Reading text.
┌──
It was also interesting to have called to my attention how many things I forget aren't "normal" because I'm so used to adapting to my kids' behaviors. For instance, the doc suggested we consider putting ds on stimulants for his ADD. I've been the one fighting every step of the way for a dx 'cus I KNEW something was "off" with the kids, but even tho' I know my kids have problems, my initial reaction was "he doesn't have a problem for which he needs meds." Once I stopped and thought about how many, many, MANY times a day I have to redirect ds back to the task at hand, I realized that it might be beneficial (we're not doing it yet, but it's on the table of options as the doc starts working with ds).
I guess what's been most striking to me is that after all my efforts to get a dx and help for the kids, it's harder than I anticipated to confront the reality of what their problems actually are. Still, I'm quite excited about the therapist (and her intern) who will be working with the kids, and I'm quite optimistic about the strategies they have planned for helping our family.

I am so glad to hear you are on a good path.
- Christina mom to-
Chloe (10) Aiden(8)
Good start.
└──
(Chart understanding data)
┌──
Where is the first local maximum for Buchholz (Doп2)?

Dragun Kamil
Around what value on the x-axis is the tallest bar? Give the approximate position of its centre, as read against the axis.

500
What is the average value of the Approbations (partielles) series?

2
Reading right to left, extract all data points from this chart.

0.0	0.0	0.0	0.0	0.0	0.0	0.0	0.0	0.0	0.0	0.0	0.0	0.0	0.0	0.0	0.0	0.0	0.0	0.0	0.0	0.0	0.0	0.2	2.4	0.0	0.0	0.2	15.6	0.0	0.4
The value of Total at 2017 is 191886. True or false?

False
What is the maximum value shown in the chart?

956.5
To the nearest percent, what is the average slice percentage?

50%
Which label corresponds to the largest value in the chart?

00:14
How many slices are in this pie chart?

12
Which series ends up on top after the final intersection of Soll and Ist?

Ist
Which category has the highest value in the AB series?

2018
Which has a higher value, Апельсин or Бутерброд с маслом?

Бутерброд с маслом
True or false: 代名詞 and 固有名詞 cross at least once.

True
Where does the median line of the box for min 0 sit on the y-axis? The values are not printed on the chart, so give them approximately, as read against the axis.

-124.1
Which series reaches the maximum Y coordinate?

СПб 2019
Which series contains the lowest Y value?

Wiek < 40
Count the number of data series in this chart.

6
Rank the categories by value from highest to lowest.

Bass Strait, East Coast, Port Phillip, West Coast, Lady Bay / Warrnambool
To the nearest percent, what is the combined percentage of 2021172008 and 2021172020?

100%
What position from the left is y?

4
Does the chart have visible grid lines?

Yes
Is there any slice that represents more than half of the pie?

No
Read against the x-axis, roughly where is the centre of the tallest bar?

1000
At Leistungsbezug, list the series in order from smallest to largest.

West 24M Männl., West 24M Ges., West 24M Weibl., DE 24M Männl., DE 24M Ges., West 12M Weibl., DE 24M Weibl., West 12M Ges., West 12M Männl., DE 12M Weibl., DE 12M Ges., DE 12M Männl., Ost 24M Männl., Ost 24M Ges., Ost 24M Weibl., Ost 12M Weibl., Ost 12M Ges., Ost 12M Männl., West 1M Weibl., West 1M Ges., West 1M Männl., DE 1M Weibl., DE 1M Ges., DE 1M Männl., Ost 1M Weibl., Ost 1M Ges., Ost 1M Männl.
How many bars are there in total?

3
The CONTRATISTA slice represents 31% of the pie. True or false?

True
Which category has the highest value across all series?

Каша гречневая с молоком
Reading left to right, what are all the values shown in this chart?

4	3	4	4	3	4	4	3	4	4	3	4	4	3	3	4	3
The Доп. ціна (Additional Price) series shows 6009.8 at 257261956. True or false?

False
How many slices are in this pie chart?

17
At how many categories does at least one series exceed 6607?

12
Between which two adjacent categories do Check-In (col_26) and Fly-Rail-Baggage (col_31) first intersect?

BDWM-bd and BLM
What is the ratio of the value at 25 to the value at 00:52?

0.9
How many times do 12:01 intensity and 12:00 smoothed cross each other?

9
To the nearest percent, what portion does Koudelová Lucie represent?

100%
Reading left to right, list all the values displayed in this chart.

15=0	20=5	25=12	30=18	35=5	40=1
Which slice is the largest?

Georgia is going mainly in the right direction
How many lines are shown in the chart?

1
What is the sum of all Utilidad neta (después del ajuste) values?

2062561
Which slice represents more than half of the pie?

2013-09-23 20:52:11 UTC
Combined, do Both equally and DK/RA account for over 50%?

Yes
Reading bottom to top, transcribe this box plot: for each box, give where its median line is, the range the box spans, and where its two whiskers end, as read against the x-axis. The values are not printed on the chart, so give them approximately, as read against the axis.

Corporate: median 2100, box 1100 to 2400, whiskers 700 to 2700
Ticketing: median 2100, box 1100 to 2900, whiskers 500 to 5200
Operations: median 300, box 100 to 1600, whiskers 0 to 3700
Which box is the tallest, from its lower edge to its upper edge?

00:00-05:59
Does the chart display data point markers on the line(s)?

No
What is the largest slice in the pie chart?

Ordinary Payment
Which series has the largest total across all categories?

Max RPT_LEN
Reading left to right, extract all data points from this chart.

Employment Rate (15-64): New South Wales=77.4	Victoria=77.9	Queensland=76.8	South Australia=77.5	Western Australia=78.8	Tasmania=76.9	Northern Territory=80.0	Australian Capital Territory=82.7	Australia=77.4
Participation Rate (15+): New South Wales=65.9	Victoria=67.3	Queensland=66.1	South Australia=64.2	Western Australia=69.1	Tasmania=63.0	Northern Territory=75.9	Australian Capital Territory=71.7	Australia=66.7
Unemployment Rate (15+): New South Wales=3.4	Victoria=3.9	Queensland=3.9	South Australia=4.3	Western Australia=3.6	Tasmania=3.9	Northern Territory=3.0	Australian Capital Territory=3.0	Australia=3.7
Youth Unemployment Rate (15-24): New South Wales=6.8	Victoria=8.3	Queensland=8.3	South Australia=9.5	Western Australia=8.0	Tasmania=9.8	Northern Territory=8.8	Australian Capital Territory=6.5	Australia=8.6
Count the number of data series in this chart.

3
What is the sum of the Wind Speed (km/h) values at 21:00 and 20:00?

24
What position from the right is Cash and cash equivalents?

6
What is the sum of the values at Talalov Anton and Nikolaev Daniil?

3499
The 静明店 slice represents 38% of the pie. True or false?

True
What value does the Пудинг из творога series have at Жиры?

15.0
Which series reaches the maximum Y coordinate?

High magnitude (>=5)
└──
Your goal. Pick up the forum thread about a parent's search for a diagnosis and therapy for the children, and carry it on after its last line. You will not need the records for this.

Answer space.
On the dog, it is a hard decision. We love our pooches and couldn't give them up but they are over all good pooches and a benefit. I am a strong believer in animal therapy of all sorts. Tough call
I am glad you feel good about the direction you are going in. There are times still I am hit with the weight of what it all means. I think it is either parent denial or we are blinded by the kids "intellect" type stuff where they don't *look* as stereotypically special needs, kwim? Sometimes it still really hits me when silly little things happen/
As for the ADD stims, well I have had a bit of a bad round with those so I am not the one to ask but I would go other routes first hindsight being 20/20 and all.
Renee
I'm really glad you found someone you like. I hope you find some things that work for your family.